_TASK STATEMENT:_ Take each line of the material that includes "Session" and copy it.

====================

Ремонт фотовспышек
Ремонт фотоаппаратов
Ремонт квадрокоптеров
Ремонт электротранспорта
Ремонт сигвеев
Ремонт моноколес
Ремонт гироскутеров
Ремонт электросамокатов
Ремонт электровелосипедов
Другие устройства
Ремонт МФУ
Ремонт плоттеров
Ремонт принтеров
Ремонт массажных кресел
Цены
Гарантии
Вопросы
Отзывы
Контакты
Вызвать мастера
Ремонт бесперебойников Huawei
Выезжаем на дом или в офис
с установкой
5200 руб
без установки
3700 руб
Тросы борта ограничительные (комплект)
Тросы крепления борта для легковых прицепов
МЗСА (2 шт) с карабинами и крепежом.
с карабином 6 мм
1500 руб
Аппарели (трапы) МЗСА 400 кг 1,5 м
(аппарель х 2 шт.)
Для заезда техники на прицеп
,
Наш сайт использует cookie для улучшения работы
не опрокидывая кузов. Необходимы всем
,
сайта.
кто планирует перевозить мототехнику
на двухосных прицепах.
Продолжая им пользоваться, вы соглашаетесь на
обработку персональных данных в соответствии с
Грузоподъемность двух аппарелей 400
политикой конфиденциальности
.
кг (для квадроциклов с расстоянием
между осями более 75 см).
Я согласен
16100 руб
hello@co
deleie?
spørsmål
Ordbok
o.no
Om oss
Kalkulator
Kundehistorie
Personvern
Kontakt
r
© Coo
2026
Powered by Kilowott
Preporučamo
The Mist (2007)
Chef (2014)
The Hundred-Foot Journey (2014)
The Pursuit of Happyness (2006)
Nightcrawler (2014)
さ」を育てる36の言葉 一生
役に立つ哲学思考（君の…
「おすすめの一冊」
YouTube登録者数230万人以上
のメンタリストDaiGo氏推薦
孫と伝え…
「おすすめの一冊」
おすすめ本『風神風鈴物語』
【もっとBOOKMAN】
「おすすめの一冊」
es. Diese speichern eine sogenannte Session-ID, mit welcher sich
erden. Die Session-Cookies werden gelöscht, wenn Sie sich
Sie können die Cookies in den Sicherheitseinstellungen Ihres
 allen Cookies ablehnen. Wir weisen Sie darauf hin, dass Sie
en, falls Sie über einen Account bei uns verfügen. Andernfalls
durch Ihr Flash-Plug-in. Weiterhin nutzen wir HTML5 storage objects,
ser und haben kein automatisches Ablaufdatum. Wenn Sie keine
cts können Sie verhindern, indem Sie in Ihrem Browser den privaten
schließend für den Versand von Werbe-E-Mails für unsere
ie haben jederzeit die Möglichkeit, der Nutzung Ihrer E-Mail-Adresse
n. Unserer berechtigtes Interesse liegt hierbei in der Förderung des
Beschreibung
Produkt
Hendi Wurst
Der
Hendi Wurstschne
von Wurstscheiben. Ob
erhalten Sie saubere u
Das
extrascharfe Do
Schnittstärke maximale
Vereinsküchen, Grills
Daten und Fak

====================

_RESULT:_
es. Diese speichern eine sogenannte Session-ID, mit welcher sich
erden. Die Session-Cookies werden gelöscht, wenn Sie sich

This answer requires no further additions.